One-time logon services also have a privacy problem. If you click "Sign in with Google" or "Sign in with Facebook," the service provider (Google or Facebook) knows what you're signing up for.
Passwords are always displayed (in the background).
Even if Google's dream of replacing passwords with cell phones becomes a reality, the password is not eliminated. The Verge summarized Google's plans as follows: "If you're already signed in to your phone, you can start the next device you want to sign in to your Google Account with this bootstrap."
You may avoid using your password for a long time, but it is still in the background. After all, you'll need it if you lose all your devices.
Passwords are still widely used. They are easy to set up and use. Replacing passwords offers more comfort or extra security. However, you always need a way to restore access if you lose your device and can not use your biometric or hardware security.
"I think there will always be edge cases that require passwords," said 1Password chief officer Matt Davey. For example, signing in with Apple in iOS 13 provides a Web-based sign-in option that uses your Apple ID password when you sign in to a non-Apple device. A password works everywhere and is the universal default setting if failed biometric or hardware security features are not available.
As Goldberg said, implementing passwords for websites is easy. "They are still the easiest to use for service operators."
For this reason, 1Password is optimistic about the future of password managers. The company said it had seen more new users as its competition increased, and companies like Apple, Google and Mozilla are taking password management seriously.

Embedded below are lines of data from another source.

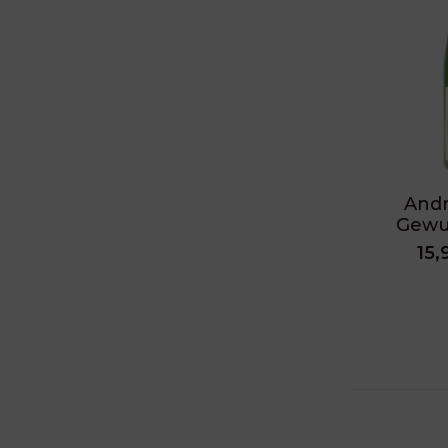
Andr
Gewu
15,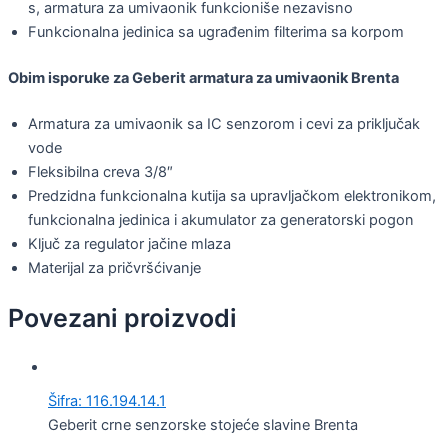
s, armatura za umivaonik funkcioniše nezavisno
Funkcionalna jedinica sa ugrađenim filterima sa korpom
Obim isporuke za Geberit armatura za umivaonik Brenta
Armatura za umivaonik sa IC senzorom i cevi za priključak
vode
Fleksibilna creva 3/8″
Predzidna funkcionalna kutija sa upravljačkom elektronikom,
funkcionalna jedinica i akumulator za generatorski pogon
Ključ za regulator jačine mlaza
Materijal za pričvršćivanje
Povezani proizvodi
Šifra: 116.194.14.1
Geberit crne senzorske stojeće slavine Brenta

What will the future bring?
The dream of killing the password is a long way off. Even if the process is going well, the best scenario is that we are progressing slowly and offering simpler alternatives to passwords.
One day, passwords may be pushed into the background, making them a forgotten account recovery method. But it will probably be a long time before they get there. The struggle to banish them from daily use for the majority of people will be long and hard. But kill passwords completely? This is even more difficult to imagine.